Edit the part of the rows that opens with the line containing "profondément humain." and closes with the line containing "résilience.", replacing "témoignages" with "récits" and changing nothing else. Return only those lines.

Stored data entries

——

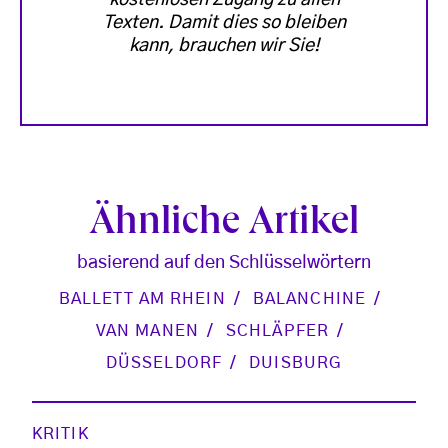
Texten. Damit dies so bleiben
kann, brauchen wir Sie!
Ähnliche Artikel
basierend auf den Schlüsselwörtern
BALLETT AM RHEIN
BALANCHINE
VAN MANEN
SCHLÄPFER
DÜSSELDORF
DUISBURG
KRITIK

——

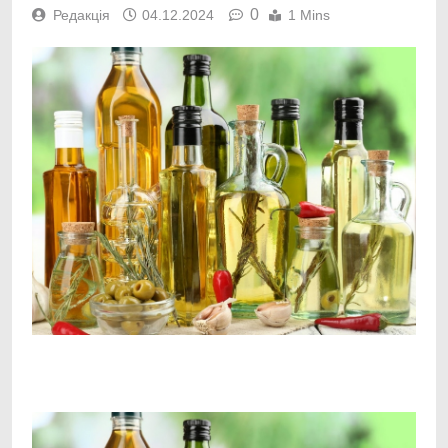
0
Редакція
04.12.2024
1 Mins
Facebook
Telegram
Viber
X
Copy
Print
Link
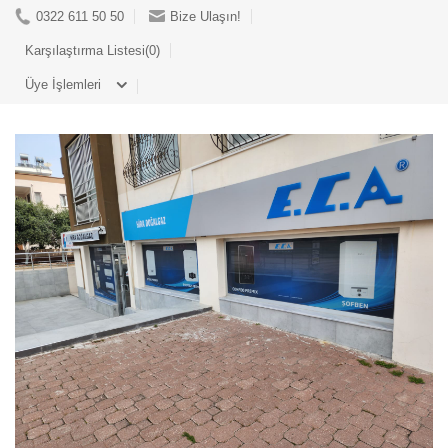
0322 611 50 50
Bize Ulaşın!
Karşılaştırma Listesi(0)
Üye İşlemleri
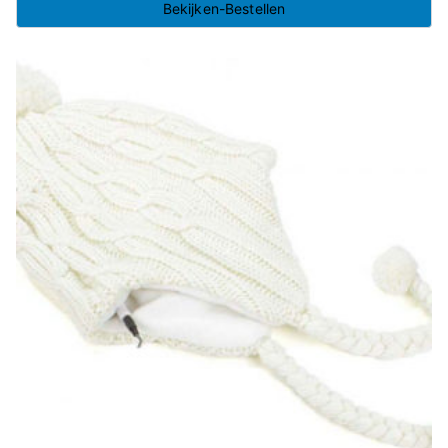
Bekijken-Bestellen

——

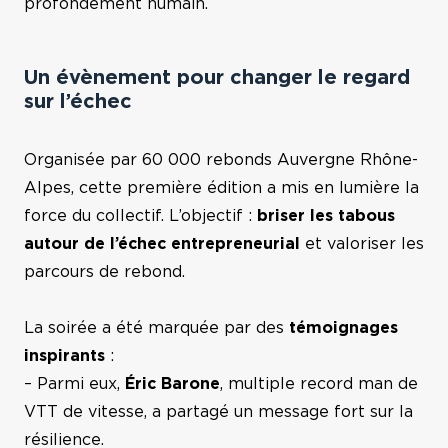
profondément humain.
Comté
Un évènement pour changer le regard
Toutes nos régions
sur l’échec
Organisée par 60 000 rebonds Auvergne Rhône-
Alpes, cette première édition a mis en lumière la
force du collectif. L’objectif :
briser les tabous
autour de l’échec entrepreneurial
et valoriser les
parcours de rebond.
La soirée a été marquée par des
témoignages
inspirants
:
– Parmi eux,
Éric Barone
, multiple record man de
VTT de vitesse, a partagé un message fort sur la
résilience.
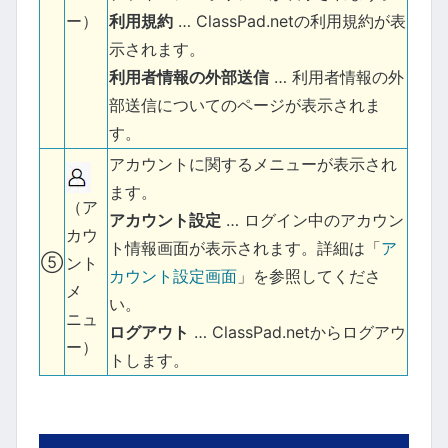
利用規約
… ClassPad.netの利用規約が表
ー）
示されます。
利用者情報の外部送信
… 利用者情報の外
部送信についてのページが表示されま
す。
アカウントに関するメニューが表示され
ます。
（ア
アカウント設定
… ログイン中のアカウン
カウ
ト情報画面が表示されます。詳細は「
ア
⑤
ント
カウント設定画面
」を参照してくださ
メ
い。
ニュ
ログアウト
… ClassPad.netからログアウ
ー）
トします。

——

Task answer
profondément humain.
Comté
Un évènement pour changer le regard
Toutes nos régions
sur l’échec
Organisée par 60 000 rebonds Auvergne Rhône-
Alpes, cette première édition a mis en lumière la
force du collectif. L’objectif :
briser les tabous
autour de l’échec entrepreneurial
et valoriser les
parcours de rebond.
La soirée a été marquée par des
récits
inspirants
:
– Parmi eux,
Éric Barone
, multiple record man de
VTT de vitesse, a partagé un message fort sur la
résilience.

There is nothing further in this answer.